◆ TASK REQUIREMENTS:
Which lines in the listing below contain the word "thermometer"? Pick out each of those lines and copy it.

==== AVAILABLE DATA ====

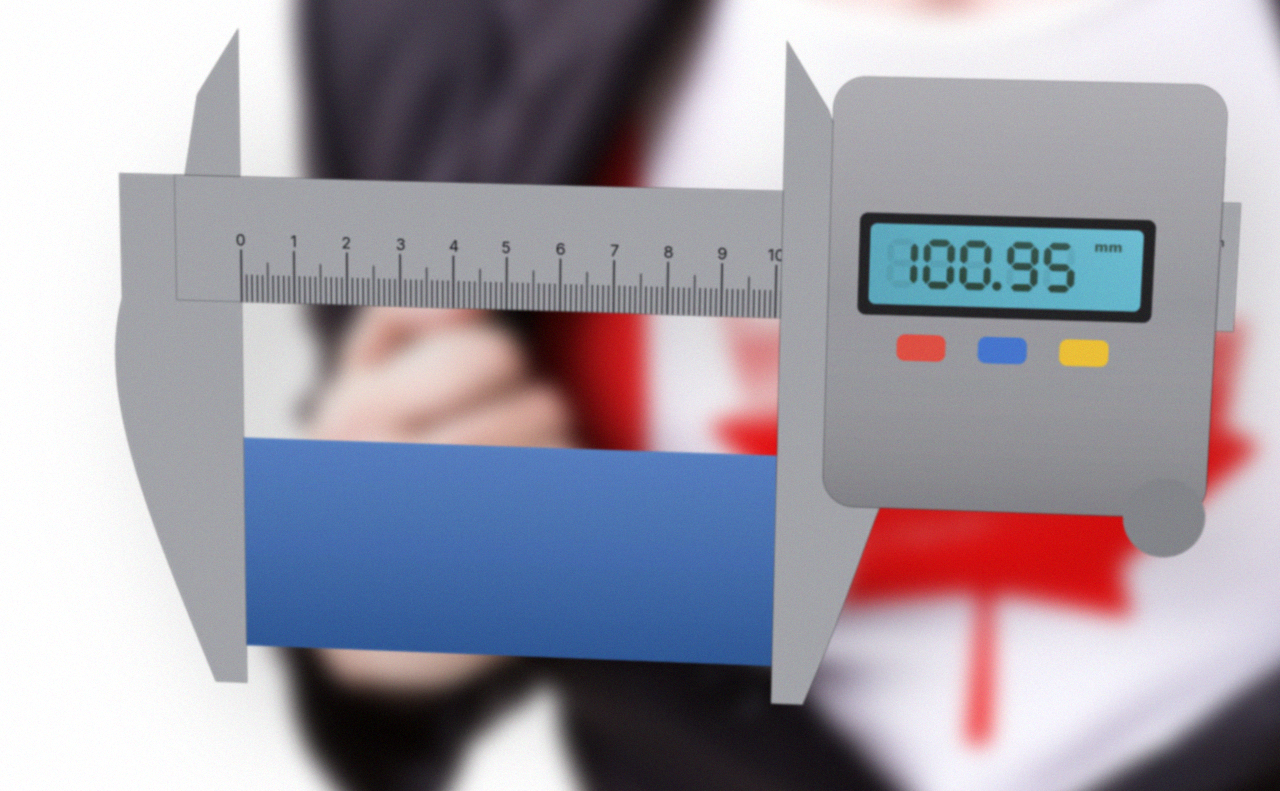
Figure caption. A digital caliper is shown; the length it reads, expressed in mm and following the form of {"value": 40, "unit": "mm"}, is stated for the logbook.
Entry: {"value": 100.95, "unit": "mm"}
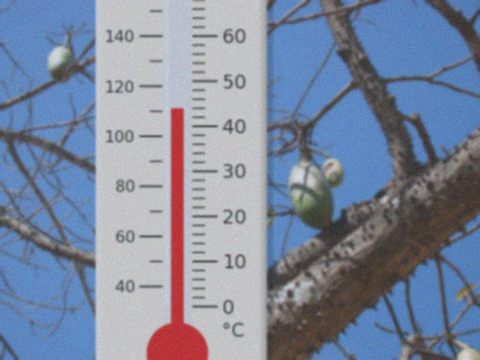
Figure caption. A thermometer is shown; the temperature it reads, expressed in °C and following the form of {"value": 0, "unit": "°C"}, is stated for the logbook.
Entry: {"value": 44, "unit": "°C"}
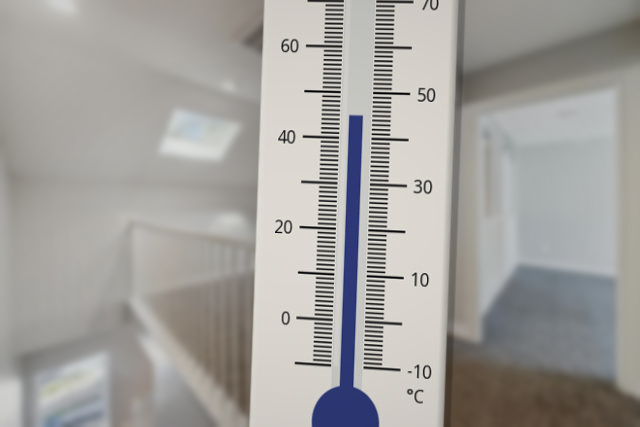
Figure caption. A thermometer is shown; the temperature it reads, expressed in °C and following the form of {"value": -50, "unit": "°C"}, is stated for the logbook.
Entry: {"value": 45, "unit": "°C"}
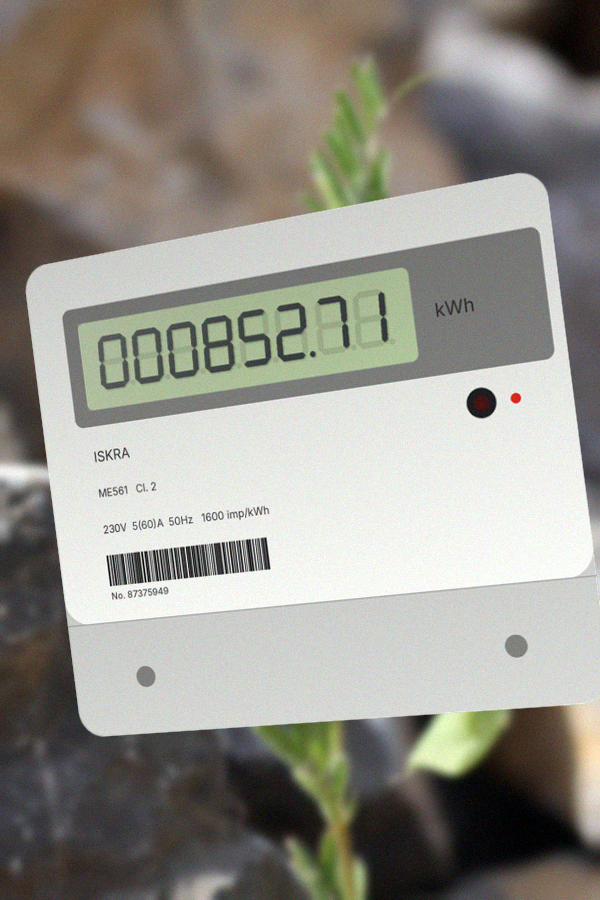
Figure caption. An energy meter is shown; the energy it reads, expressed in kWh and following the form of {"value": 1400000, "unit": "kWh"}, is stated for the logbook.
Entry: {"value": 852.71, "unit": "kWh"}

====

◆ RESPONSE FOR THIS EXERCISE:
Figure caption. A thermometer is shown; the temperature it reads, expressed in °C and following the form of {"value": 0, "unit": "°C"}, is stated for the logbook.
Figure caption. A thermometer is shown; the temperature it reads, expressed in °C and following the form of {"value": -50, "unit": "°C"}, is stated for the logbook.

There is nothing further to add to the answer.